‘I left Ireland in the late 1990s, disenchanted with the Celtic Tiger’

‘Ireland and Me’: Sarah De Klein, Winnipeg, Canada

Sarah De Klein: ‘I miss many things about Ireland. I often talk about returning “home”. I make the calls, put out feelers... But my life is here, for now.’

Sarah De Klein: ‘I miss many things about Ireland. I often talk about returning “home”. I make the calls, put out feelers... But my life is here, for now.’

 

Last November, The Irish Times invited Irish readers living abroad to submit their reflections on their relationship with the land they left in the ‘Ireland and Me’ competition. The story below is one of the entries we received, which is collected in a new 'Ireland and Me' eBook.

On a cold winter’s day in Winnipeg where I live, I heard Colm Tóibín interviewed on CBC Radio 4. I could have been in the kitchen at home in Kerry having a cup of tea with my mother.

He talked about what it is to be Irish and living abroad.
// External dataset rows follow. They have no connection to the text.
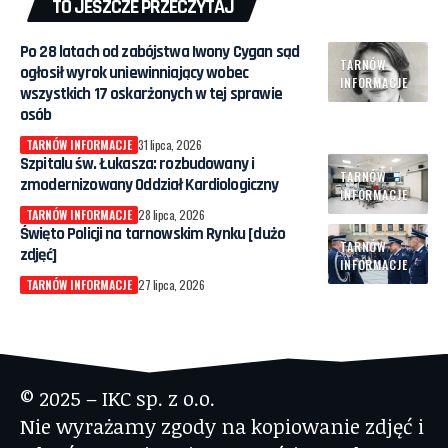
TO JESZCZE PRZECZYTAJ
Po 28 latach od zabójstwa Iwony Cygan sąd
TARNÓW
ogłosił wyrok uniewinniający wobec
INFORMACJE
wszystkich 17 oskarżonych w tej sprawie
osób
TARNÓW INFORMACJE
31 lipca, 2026
Szpitalu św. Łukasza: rozbudowany i
TARNÓW
zmodernizowany Oddział Kardiologiczny
INFORMACJE
TARNÓW INFORMACJE
28 lipca, 2026
Święto Policji na tarnowskim Rynku [dużo
TARNÓW
zdjęć]
INFORMACJE
TARNÓW INFORMACJE
27 lipca, 2026
© 2025 – IKC sp. z o.o.
Nie wyrażamy zgody na kopiowanie zdjęć i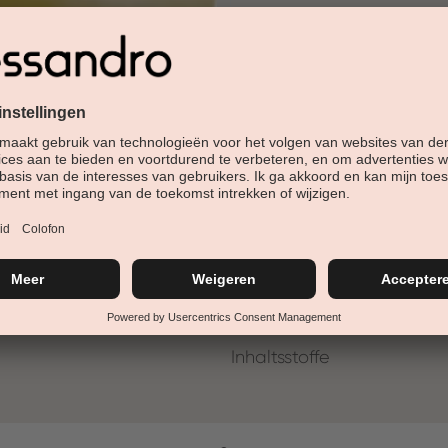
30 Tage Rückgaberech
Versandfertig in 24-48h
Jetzt shoppen - bezahl
Beschreibung
Mini metalen parels, gouden k
Farb-Cluster:
Inhaltsstoffe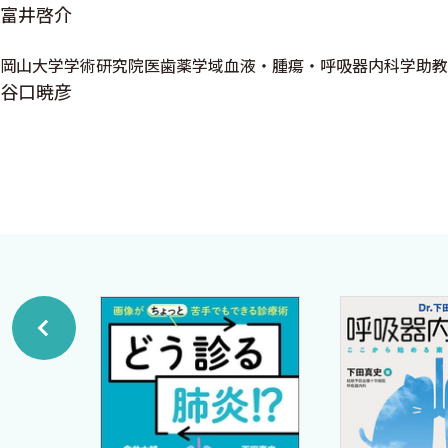
17 薬剤性肺炎・放射線肺炎〔齋藤好信 弦間昭彦〕
富井啓介
18 好酸球性肺炎〔石黒 卓 浅野浩一郎〕
岡山大学学術研究院医歯薬学域血液・腫瘍・呼吸器内科学助教
19 アレルギー性気管支肺アスペルギルス症（ABPA）〔
谷口暁彦
20 好酸球性多発血管炎性肉芽腫症（EGPA）〔山崎 章
21 過敏性肺臓炎〔加藤元康 高橋和久〕
22 膠原病肺〔竹内奈緒子 新井 徹 井上義一〕
23 非特異性間質性肺炎（NSIP）〔佐藤正大 西岡安彦
24 呼吸細気管支炎を伴う間質性肺疾患（RB-ILD）〔佐
25 閉塞性細気管支炎〔妹尾 賢 宮原信明〕
26 多発血管炎性肉芽腫症（GPA，Wegener肉芽腫症
27 サルコイドーシス〔原田美沙 松永和人〕
28 特発性器質化肺炎〔堀益 靖 服部 登〕
29 肺胞出血〔小山勝正 友田恒一〕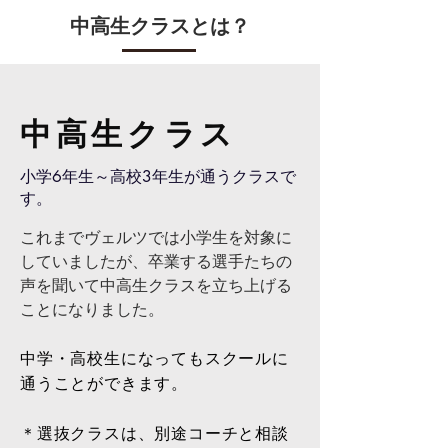
中高生クラスとは？
​中高生クラス
小学6年生～高校3年生が通うクラスで
す。
これまでヴェルツでは小学生を対象に
していましたが、卒業する選手たちの
声を聞いて中高生クラスを立ち上げる
ことになりました。​
中学・高校生になってもスクールに
通うことができます。
＊選抜クラスは、別途コーチと相談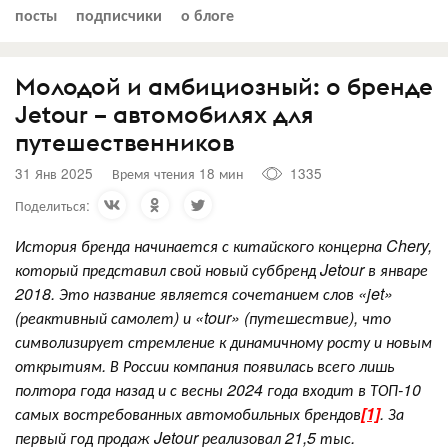
посты
подписчики
о блоге
Молодой и амбициозный: о бренде
Jetour – автомобилях для
путешественников
31 Янв 2025
Время чтения 18 мин
1335
Поделиться:
История бренда начинается с китайского концерна Chery,
который представил свой новый суббренд
Jetour
в январе
2018. Это название является сочетанием слов «
jet
»
(реактивный самолет) и «tour» (путешествие), что
символизирует стремление к динамичному росту и новым
открытиям. В России компания появилась всего лишь
полтора года назад и с весны 2024 года входит в ТОП-10
самых востребованных автомобильных брендов
[1]
. За
первый год продаж
Jetour
реализовал 21,5 тыс.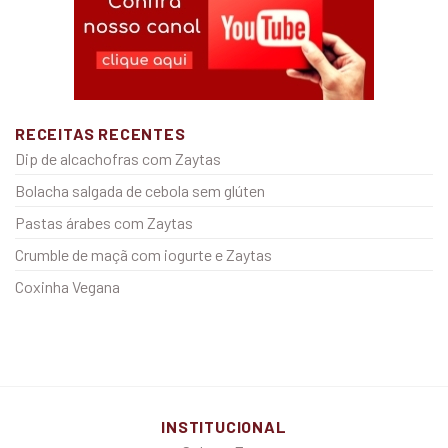
RECEITAS RECENTES
Dip de alcachofras com Zaytas
Bolacha salgada de cebola sem glúten
Pastas árabes com Zaytas
Crumble de maçã com iogurte e Zaytas
Coxinha Vegana
INSTITUCIONAL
That the “yearning for home is hardwired into our DNA”, that the euphoria of travelling home evaporates almost on arrival, like a promise whispered on a soft breeze.

I left Ireland in the late 1990s, disenchanted with the frenzy of the Celtic Tiger. I was living and working in Dublin, and witnessed what appeared to be a sort of ethnic cleansing, a desire to slough away Irishness and replace it with Americanisms and Britishness. The attendant infrastructure to make this all possible like the plastic surgeons and luxury car dealers soon followed. I left at its height.

I met my Canadian husband in London, lived around Europe for a while, and eventually settled in Canada. Once you leave Europe the strong tether to Ireland feels so unbearably fine, as if the miles are stretching the bond that holds you to it.

Children came along, making me feel I was living in a parallel universe to the one in which I grew up. The differences in bringing up children in North America are seismic. The endless discussion and debate and negotiation here bears no relation to the cut and dried approach I grew up with. I can still hear my mother: “Well, you’ve two choices, take it or leave it”. Peculiar now how comforting that is.

I see now the wisdom of this tough love, this Irishness. I understand its place in the scheme of things. There is an arrogance that comes with having plenty, a sort of swagger. A tuning out, if you will, of the goings on elsewhere.

And oddly enough, the certainty that you will be “taken down a peg or two” at home if you get too cocky, a trait I once found gratingly annoying, I now find strangely appealing.

This is, needless to say, why so many Irish do so very well when they emigrate - it’s that delicate combination of slightly low self esteem coupled with a burning ambition. Heady stuff.

I miss many things about Ireland. I often talk about returning “home”. I make the calls, put out feelers. I think of a poem by Robert Frost, ‘The sound of Trees’.

“They are that talks of going
But never gets away;
And talks no less for knowing,
That now it means to stay.”

I think I will always be Irish. But my life is here, for now.